Opening paragraphs I wish I'd written:
It's after sundown in Chandankiyari, a village near Bokaro in Jharkhand, and the only sound audible is of howling hyenas in the distance. But strain the ears and you catch snatches of a foreign movie playing. The film, strangely, is in Mandarin and it's for the benefit of the hundreds of Chinese workers here at the site for a steel plant. Watching one of their movies on the big screen is a relaxing way to end the day.
So begins an investigation conducted by by India's Outlook magazine into a sticky labor issue. (Found via ChinaDigitalTimes.) Chinese construction companies contracted to build power plants and steel mills and other big infrastructural projects in India are importing as many as 25,000 Chinese laborers to do much of the work -- and skirting or outright disobeying Indian visa rules that are supposed to only allow entry to "skilled workers."
American technology professionals who look askance at Indian H1B visa immigrants as unfair, low-wage competition might want to hold off on indulging in their schadenfreude. The weird twist to this story is that, according to Indian workers, the Chinese workers get paid wages far higher than their Indian counterparts. So it's not exactly your standard case of cheap foreign labor exploitation.
However, Outlook did gain access into the Chinese walled residential compound. Built like a military base, it had air-conditioned barracks and amenities like a basketball court, a Chinese canteen and cable TV, among other facilities the Indian workers couldn't possibly dream of. As an Indian worker put it, "The Chinese get rum bottles, water bottles and we don't even have a tubewell." The compound is constantly guarded given the tensions with the locals.

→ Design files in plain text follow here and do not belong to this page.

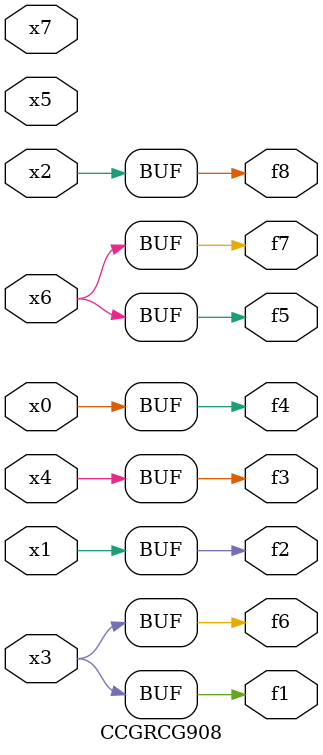
<source format=v>
module CCGRCG908(
	input x0, x1, x2, x3, x4, x5, x6, x7,
	output f1, f2, f3, f4, f5, f6, f7, f8
);
	assign f1 = x3;
	assign f2 = x1;
	assign f3 = x4;
	assign f4 = x0;
	assign f5 = x6;
	assign f6 = x3;
	assign f7 = x6;
	assign f8 = x2;
endmodule

</source>
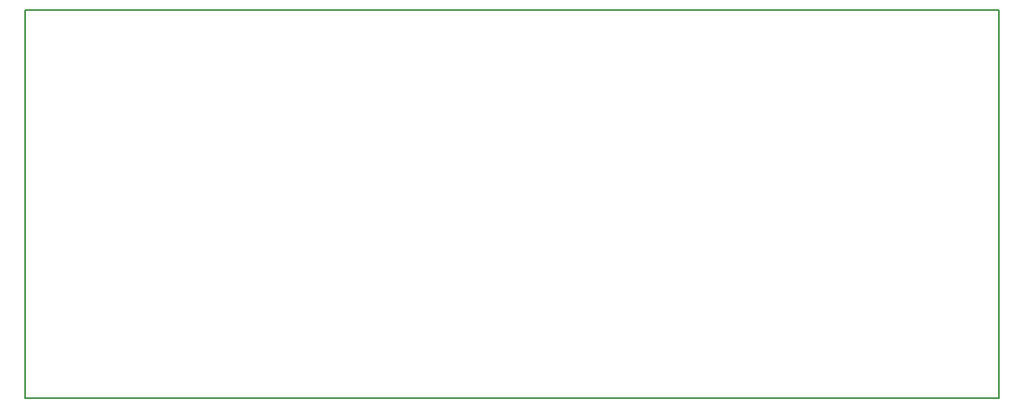
<source format=gbr>
G04 #@! TF.GenerationSoftware,KiCad,Pcbnew,(5.0.1)-rc2*
G04 #@! TF.CreationDate,2019-03-16T15:36:32-04:00*
G04 #@! TF.ProjectId,mixer,6D697865722E6B696361645F70636200,rev?*
G04 #@! TF.SameCoordinates,Original*
G04 #@! TF.FileFunction,Profile,NP*
%FSLAX46Y46*%
G04 Gerber Fmt 4.6, Leading zero omitted, Abs format (unit mm)*
G04 Created by KiCad (PCBNEW (5.0.1)-rc2) date 3/16/2019 3:36:32 PM*
%MOMM*%
%LPD*%
G01*
G04 APERTURE LIST*
%ADD10C,0.150000*%
G04 APERTURE END LIST*
D10*
X112623600Y-65455800D02*
X211175600Y-65455800D01*
X112623600Y-65455800D02*
X112618643Y-104788052D01*
X211175600Y-104788052D02*
X112618643Y-104788052D01*
X211175600Y-65455800D02*
X211175600Y-104775000D01*
M02*

</source>
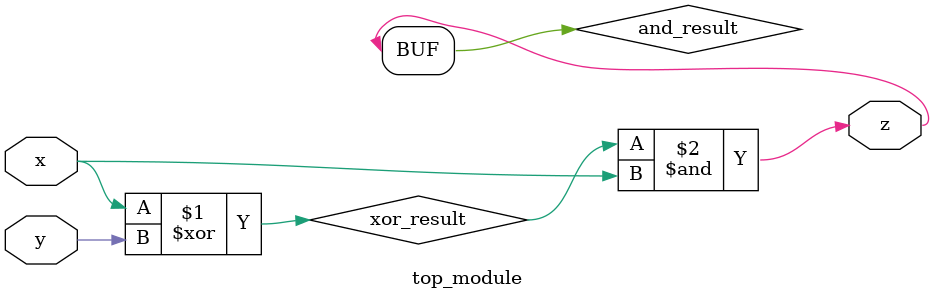
<source format=sv>
module top_module(
	input x,
	input y,
	output z);

	// Use an internal wire to hold the result of (x^y)
	wire xor_result;
	assign xor_result = x ^ y;

	// Use another wire to hold the final result of (xor_result & x)
	wire and_result;
	assign and_result = xor_result & x;

	// Assign the final result to the output port
	assign z = and_result;

endmodule

</source>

Clearly, the Chinese, despite being famous for cheap products, do not come cheap. But the Indian management isn't complaining. R.S. Singh refused to divulge financial details but says the Chinese are very "cost-effective". "They'll set up this plant in 15 months whereas a plant of a similar nature would take an Indian enterprise eight years," he says. D.S. Rajan, director, Centre for China Studies, Chennai, agrees on that point. "They behave very well collectively with an inclination to complete projects in time. Indians tend to be more individualistic."
I suppose an economist could make a case that the overall welfare of the Indian people will rise faster than it would have otherwise if Chinese laborers build new roads and power plants and airports at an accelerated pace. But as we know from the U.S. example, arguments about the impact of outsourcing or illegal immigration on our collective prosperity tend not to make much of an impact on the individual who has been downsized or otherwise lost out competing in the job market with foreign imports.
But is international labour mobility something to be shunned? Not at the cost of resentment at home, says Rajan. "At no point should the locals feel that outsiders are taking away their jobs," he says.
OK...now you can plug in your schadenfreude meters.